ロシアのウクライナ侵攻で、同国のゼレンスキー大統領は7日、露軍から解放された首都キーウ(キエフ)近郊ボロジャンカについて「露軍による犠牲者はより多い」と述べ、露軍の戦争犯罪が判明したキーウ近郊ブチャなどよりも犠牲者が多数に上るとの認識を示した。ボロジャンカでは同日までに倒壊した住居のがれきの下などから市民26人の遺体が見つかっているが、なお多数が生き埋めになっているとみられる。
ボロジャンカは今月、露軍を撤退させたウクライナ軍が奪還。同国のベネディクトワ検事総長や内務省のゲラシチェンコ顧問の7日の発表によると、露軍の空爆などで倒壊した住居のがれきの撤去作業が進められており、これまでに市民26人の遺体を発見したが、なお200人以上が行方不明となっている。露軍による女性の殺害や性的暴行も確認されている。
ウクライナメディアによると、ゼレンスキー氏は7日のビデオ声明で、ブチャやイルピン、ホストメリなど露軍から解放されたキーウ近郊の各都市よりも「ボロジャンカの方が犠牲者は多い」と指摘。その上で、露軍に包囲され、市民の犠牲者が少なくとも数千人に上ると指摘されている東部マリウポリについて、「露軍のさらなる残虐行為や戦争犯罪を今後、世界は知ることになる」と述べた。

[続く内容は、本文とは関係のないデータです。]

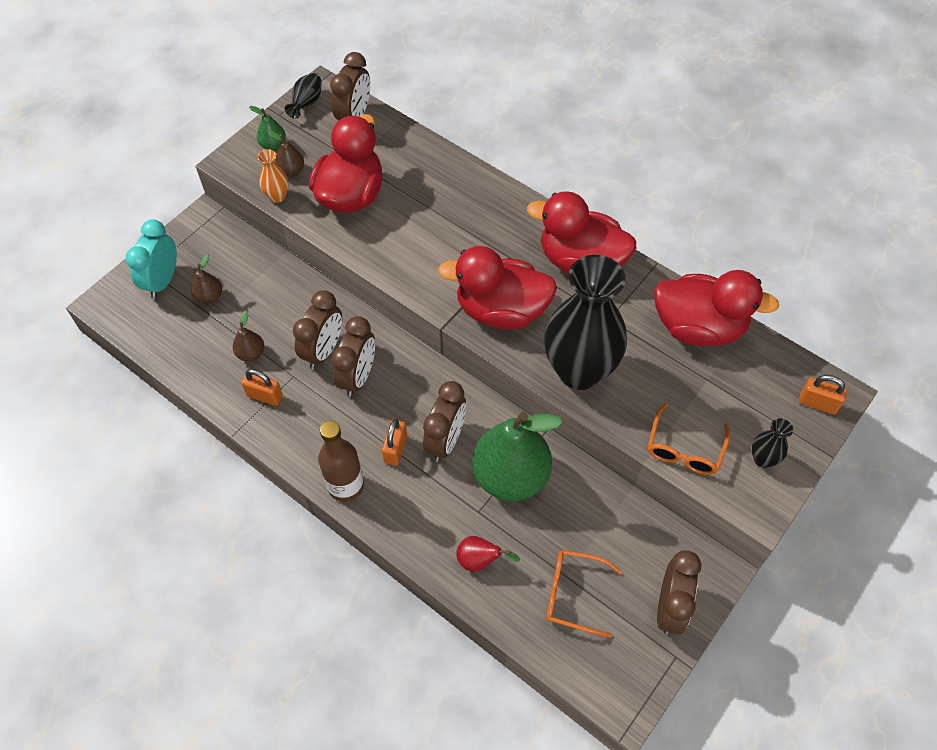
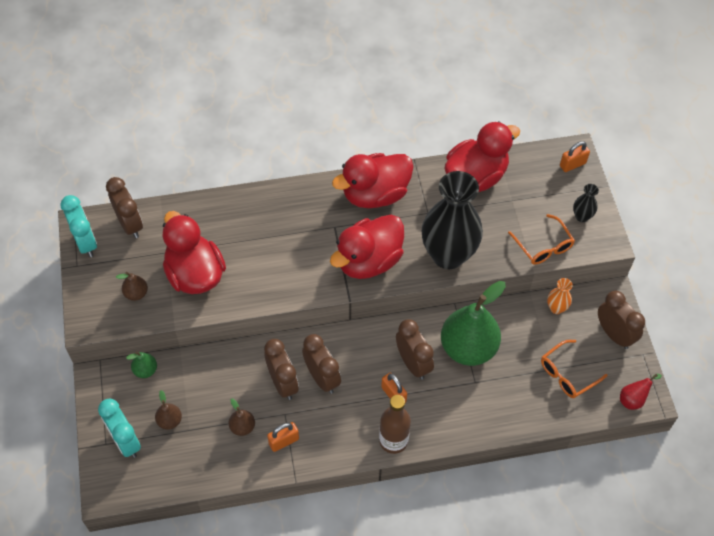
camera: 50 degrees left, 0 degrees up
green pear [249,106,286,151] -> green pear moved to [126,352,157,378]
orange vase [258,149,289,203] -> orange vase moved to [547,278,573,314]
black vase [285,73,322,119] -> turquoise clock [60,195,97,257]
red pear [456,536,520,572] -> red pear moved to [620,374,662,410]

キーウ近郊の各都市からはこれまでに410人以上の遺体が搬出されている。
露軍はウクライナ第2の都市ハリコフやイジュム、マリウポリなど東部の各都市への攻撃を継続。7日の発表によると、ハリコフでは前日から7日にかけて48回の砲撃を受け、市民3人が死亡した。南部の湾口都市オデッサの市当局も7日深夜(日本時間8日早朝)、露海軍によるミサイル攻撃を受けたと発表した。